Longtime Berkeley resident Rebekah Kaplan died Nov. 16 of injuries sustained in a cycling accident in the Oakland Hills. “Please focus on the fact that we had a sage, badass, prescient, and solidly-grounded being in our midst,” her husband David Burk wrote in a message of Thanksgiving to family and friends. “Rebekah was the greatest of gifts and taking her spirit and legacy forward is our family’s greatest wish for you.”
Kaplan, a midwife for more than 30 years, held joint appointments at the UCSF School of Medicine and the School of Nursing and was a certified nurse-midwife at UCSF San Francisco General Hospital. As a revered educator, mentor and clinician, Kaplan brought compassion, empathy, humor, and tremendous skill to each of her many roles. She was a “skilled midwife who clearly loved her work – loved bringing new life into the world,” according to a note shared with staff at UCSF. “Her patients adored her, as did her colleagues and students. She is renowned for her quick wit, optimism, wisdom and generosity of spirit.”
Kaplan had a deep commitment to advancing equity and anti-racism in maternal and reproductive health, and in healthcare more broadly. She worked at a birth center in North Central Bronx after graduating from Yale School of Nursing and at UCSF continued addressing how race, privilege and bias show up in educational and clinical settings. “Rebekah’s very specific work was to land people in a learning environment that is safe and respectful and where people’s voices are heard,” said her UCSF colleague Margy Hutchinson. Kaplan was honored multiple times for her excellence in teaching by the UCSF School of Nursing and by the American College of Nurse-Midwives.
Kaplan was also known for the aphorisms she dispensed along with her clinical training, that were “infused with wisdom for the ages,” said Kim Đâu, a former midwife student of Kaplan’s who became a colleague at UCSF. “Rebekah always had the kind of patience and presence that makes the best midwife and person,” Kaplan’s student Ariela Schnyer posted in an online tribute. “Curious, attentive and always ready to give you that little push into the [un] known. Whether she midwifed patients into parents or her students into midwives, she did it with such gentle hands and matter of fact humor and care.”

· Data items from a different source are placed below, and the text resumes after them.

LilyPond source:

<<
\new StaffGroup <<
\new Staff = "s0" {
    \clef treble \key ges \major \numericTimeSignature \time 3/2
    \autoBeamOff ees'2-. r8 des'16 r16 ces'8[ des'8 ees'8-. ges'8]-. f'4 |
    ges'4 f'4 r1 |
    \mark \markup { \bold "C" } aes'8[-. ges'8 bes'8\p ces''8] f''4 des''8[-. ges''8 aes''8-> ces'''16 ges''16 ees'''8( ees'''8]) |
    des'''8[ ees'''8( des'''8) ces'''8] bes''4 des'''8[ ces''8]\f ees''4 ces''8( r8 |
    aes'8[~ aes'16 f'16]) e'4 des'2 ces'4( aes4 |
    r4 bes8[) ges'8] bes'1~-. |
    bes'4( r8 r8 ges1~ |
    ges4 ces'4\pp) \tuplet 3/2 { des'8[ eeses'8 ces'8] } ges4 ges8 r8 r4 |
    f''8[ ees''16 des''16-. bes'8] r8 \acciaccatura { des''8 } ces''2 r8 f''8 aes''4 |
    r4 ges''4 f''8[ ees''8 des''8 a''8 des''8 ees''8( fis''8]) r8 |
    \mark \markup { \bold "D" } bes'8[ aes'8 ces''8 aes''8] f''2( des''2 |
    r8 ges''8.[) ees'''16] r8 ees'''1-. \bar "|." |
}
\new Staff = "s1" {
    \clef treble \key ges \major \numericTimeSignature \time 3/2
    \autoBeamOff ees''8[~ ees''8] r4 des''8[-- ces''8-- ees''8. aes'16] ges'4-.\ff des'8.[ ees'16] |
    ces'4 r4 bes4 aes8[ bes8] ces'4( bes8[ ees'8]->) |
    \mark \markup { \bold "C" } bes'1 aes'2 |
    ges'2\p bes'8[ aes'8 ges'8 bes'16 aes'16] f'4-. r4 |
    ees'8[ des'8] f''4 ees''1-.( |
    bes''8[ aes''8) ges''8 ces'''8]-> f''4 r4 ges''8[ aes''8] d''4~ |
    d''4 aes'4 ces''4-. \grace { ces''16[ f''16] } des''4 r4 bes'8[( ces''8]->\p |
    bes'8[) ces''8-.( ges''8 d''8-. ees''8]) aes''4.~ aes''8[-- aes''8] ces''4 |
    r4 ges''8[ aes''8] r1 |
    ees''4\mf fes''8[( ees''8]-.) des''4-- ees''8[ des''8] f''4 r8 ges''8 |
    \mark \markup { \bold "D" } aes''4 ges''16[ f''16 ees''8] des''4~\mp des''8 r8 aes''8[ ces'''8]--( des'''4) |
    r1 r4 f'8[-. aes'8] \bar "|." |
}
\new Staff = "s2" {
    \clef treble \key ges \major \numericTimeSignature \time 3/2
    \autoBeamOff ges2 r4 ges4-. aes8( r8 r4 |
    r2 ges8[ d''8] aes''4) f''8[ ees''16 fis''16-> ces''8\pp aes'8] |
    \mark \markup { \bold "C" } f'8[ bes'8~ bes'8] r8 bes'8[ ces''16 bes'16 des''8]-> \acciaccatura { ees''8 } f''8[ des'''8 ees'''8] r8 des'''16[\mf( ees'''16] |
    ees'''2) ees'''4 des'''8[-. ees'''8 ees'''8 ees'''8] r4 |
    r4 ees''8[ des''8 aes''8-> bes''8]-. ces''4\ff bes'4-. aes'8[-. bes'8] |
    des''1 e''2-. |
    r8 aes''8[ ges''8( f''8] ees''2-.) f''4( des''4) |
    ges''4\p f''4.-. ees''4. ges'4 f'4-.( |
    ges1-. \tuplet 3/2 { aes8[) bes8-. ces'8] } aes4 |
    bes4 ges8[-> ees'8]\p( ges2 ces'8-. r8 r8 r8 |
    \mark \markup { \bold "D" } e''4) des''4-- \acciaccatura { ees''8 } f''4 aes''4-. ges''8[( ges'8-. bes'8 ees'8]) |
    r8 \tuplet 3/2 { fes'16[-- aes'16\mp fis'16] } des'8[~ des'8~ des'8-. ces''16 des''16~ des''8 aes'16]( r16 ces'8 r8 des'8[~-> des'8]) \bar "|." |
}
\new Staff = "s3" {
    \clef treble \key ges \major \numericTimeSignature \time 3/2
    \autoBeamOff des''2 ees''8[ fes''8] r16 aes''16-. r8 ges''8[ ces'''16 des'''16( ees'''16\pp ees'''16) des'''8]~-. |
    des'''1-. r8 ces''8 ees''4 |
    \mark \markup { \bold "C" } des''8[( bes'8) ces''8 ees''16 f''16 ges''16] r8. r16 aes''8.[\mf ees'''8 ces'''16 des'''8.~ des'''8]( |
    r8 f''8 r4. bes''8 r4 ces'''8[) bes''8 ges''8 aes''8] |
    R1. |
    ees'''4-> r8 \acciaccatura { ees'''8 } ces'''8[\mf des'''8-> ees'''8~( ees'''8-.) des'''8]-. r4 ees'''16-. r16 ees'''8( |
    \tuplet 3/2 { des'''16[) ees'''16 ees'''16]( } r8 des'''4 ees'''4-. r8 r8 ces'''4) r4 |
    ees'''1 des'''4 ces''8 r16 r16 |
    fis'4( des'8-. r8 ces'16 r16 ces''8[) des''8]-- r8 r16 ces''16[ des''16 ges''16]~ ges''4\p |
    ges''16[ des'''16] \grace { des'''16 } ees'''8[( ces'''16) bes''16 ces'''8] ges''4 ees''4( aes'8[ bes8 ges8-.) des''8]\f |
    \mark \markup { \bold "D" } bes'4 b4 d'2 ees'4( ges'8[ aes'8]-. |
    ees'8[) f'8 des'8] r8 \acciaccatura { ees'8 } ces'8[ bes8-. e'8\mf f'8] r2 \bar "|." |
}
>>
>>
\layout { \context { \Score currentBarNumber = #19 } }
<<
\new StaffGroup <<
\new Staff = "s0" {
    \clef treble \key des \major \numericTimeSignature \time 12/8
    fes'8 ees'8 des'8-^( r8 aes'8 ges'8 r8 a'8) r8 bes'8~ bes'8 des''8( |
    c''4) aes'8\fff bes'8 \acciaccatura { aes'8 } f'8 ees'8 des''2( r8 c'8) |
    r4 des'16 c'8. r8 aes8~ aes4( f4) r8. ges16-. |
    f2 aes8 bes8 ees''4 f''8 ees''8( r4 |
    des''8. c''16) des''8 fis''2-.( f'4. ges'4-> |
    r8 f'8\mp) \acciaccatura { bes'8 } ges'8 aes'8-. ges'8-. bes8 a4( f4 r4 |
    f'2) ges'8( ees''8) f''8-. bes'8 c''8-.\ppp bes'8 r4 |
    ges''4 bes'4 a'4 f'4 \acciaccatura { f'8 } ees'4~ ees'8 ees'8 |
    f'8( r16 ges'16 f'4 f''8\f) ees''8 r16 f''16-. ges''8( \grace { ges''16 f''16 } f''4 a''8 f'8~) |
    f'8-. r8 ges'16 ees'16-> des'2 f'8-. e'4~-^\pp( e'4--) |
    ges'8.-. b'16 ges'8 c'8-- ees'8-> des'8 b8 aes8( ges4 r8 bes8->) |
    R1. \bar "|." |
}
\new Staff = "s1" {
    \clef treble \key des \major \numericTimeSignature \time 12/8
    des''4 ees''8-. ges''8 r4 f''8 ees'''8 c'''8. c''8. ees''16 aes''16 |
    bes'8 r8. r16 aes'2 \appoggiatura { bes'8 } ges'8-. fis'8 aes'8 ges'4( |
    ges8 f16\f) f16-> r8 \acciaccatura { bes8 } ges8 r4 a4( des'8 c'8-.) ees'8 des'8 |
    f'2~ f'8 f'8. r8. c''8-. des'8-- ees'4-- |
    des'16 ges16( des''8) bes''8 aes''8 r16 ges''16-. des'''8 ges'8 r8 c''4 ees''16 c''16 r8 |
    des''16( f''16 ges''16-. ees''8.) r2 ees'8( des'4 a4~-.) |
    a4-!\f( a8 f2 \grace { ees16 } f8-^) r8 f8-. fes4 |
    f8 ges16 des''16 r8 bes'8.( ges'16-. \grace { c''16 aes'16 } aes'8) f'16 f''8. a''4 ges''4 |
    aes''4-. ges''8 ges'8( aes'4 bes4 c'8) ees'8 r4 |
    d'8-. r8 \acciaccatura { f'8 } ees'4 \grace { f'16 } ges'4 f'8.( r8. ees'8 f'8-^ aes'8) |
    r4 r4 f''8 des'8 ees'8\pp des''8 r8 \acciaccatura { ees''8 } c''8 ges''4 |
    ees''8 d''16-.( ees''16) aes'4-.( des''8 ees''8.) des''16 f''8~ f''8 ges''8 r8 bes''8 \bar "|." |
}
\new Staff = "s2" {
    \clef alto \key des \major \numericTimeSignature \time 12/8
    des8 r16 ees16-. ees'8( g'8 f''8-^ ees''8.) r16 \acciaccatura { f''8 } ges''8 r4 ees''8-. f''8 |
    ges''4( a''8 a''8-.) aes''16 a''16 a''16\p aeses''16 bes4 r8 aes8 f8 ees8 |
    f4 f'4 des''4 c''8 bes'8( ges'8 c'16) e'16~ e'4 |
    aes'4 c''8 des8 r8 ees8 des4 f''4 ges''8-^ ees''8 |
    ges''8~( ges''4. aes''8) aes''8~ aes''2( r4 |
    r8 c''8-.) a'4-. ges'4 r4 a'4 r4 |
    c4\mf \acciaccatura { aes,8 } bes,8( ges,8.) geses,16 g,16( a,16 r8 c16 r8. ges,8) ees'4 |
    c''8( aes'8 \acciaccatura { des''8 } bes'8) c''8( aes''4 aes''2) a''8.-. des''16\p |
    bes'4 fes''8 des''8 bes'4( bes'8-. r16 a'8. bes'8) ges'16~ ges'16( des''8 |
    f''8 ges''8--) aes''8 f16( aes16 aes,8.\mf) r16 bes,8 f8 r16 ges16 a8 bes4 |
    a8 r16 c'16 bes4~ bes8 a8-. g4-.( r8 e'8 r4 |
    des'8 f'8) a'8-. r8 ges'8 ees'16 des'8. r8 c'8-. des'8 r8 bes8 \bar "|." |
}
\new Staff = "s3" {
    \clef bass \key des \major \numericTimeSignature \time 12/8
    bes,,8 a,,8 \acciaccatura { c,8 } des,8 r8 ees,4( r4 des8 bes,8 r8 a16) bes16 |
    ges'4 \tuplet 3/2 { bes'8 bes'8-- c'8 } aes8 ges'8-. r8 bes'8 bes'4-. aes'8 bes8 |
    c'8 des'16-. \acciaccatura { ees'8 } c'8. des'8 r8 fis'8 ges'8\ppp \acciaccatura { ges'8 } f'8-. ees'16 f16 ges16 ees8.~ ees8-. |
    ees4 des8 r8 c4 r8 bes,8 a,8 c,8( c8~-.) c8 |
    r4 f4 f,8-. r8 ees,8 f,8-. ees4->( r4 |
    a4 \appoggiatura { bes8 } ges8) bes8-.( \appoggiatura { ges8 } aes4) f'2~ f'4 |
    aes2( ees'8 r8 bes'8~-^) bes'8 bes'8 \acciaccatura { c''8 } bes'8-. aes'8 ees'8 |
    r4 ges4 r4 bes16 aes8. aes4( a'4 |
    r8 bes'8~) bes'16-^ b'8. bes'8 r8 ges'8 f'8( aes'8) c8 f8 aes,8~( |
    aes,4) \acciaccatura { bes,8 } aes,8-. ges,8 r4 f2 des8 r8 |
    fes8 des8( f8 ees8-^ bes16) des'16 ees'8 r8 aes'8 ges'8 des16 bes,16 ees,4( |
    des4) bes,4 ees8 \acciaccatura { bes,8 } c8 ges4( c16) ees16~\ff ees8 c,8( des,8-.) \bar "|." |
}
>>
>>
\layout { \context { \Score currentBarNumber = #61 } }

Rebekah brought the same nurturing spirit to the huge circle of friends she and David cultivated through work, cycling, community service, synagogue and their sons’ school and neighborhood communities. She was a hospitality legend, hosting meals, parties, runs and rides, Shabbat dinners (featuring Indian food), and holiday gatherings for countless family and friends, year in and year out.
Friends have erected a “ghostcycle” memorial on the descending side of Claremont Avenue above Alvarado Road in Oakland, near the scene of the solo accident that occurred three days before she died. Now dubbed “Angel Bike,” mourners in Rebakah’s enormous community have festooned the white bike frame with flowers, as well as mementos, in a nod to the easy and irreverent humor Rebekah brought to her chosen career and to life. Among the offerings: an IUD, a “Menstrual Cycles” logo from one of her cycling clubs, a small latex torso dangling from a keychain.
In the early morning a few hours after she transitioned, in her husband’s words, “into a glowing, resplendent being,” he shared the news with friends and family. “It is my greatest wish that in celebrating Rebekah, we continue her commitment to teaching, learning, listening, understanding the truths that we all communicate beyond the surface of our words,” he wrote. “And, of course, we will do plenty of ‘woo-woo.'”
In addition to her husband David Burk, Rebekah Kaplan is survived by her sons Ezra and Emmet Burk, her mother Nancy Kaplan, siblings Seth (Moira Kelly Kaplan), Rachel and Ethan (Diana Meier), and five nieces and nephews. Funeral information will be made available on CaringBridge. Rebekah’s family has established the Rebekah Kaplan Memorial Scholarship for Midwifery at UCSF to support her legacy.